L’attenzione che oggi in Italia rivolgiamo, per esempio, al femminicidio lo fa apparire come un crimine moderno. Abbiamo già dimenticato quando gli attribuivamo la definizione, quasi romantica, di «delitto passionale». Ma, senza accorgercene, stiamo ripetendo lo stesso errore. La parola femminicidio scalfisce appena la superficie del problema. Sembra più il frutto di una scelta ideologica. È più adatta a definire una statistica piuttosto che un comportamento spregevole e vigliacco. Toglie identità alle vittime che diventano «femmine uccise», appunto. Una categoria, una specie. Ma, soprattutto, è una parola che lascia impunito il colpevole.
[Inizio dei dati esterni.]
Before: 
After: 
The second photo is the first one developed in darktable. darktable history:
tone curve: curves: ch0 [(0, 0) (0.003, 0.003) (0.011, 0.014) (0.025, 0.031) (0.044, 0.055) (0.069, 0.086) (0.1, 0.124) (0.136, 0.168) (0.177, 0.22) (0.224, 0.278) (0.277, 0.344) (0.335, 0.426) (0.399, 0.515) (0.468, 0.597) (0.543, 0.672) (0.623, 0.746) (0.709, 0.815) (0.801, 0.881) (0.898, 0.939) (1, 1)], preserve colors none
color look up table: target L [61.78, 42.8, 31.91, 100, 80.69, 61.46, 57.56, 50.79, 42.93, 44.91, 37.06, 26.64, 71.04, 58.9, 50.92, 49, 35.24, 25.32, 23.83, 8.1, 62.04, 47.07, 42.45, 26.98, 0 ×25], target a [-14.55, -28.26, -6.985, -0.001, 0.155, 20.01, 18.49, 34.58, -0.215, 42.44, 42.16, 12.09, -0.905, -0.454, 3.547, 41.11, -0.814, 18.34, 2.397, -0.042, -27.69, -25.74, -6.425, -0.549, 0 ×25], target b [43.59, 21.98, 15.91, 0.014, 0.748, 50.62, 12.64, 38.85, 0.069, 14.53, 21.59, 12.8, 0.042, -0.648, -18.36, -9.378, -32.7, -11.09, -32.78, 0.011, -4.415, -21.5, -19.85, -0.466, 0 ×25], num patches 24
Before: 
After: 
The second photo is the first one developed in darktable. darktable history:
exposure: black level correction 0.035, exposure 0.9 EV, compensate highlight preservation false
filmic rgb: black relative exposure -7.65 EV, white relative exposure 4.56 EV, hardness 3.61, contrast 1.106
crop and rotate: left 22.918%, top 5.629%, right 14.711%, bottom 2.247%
Avete notato che si discute di femminicidio, ma non si parla mai del «femminicida»? Quando invece, come deterrente, servirebbe una definizione marchiante, come pedofilo.
Escludendo i casi in cui ha un’origine patologica, il male ha radici culturali. L’unica arma per combatterlo è la parola. Perfino il togliere la vita a un altro essere umano, che è considerato universalmente il peggiore degli atti possibili, riceve una diversa considerazione se lo definiamo «eutanasia». Invece siamo ottenebrati dall’ansia di codificare il male o di attribuirgli un’origine biologica. Per assolverci.
Ma il male è solo un elemento della nostra natura sociale. Per smentire le neuroscienze, ma anche coloro che si illudono di imbrigliarlo nella morale, basterebbe una semplice riflessione. Se rimanesse un solo uomo sulla faccia della terra, potrebbe ancora provare rabbia, odio, rancore. Ma non sarebbe né buono né cattivo.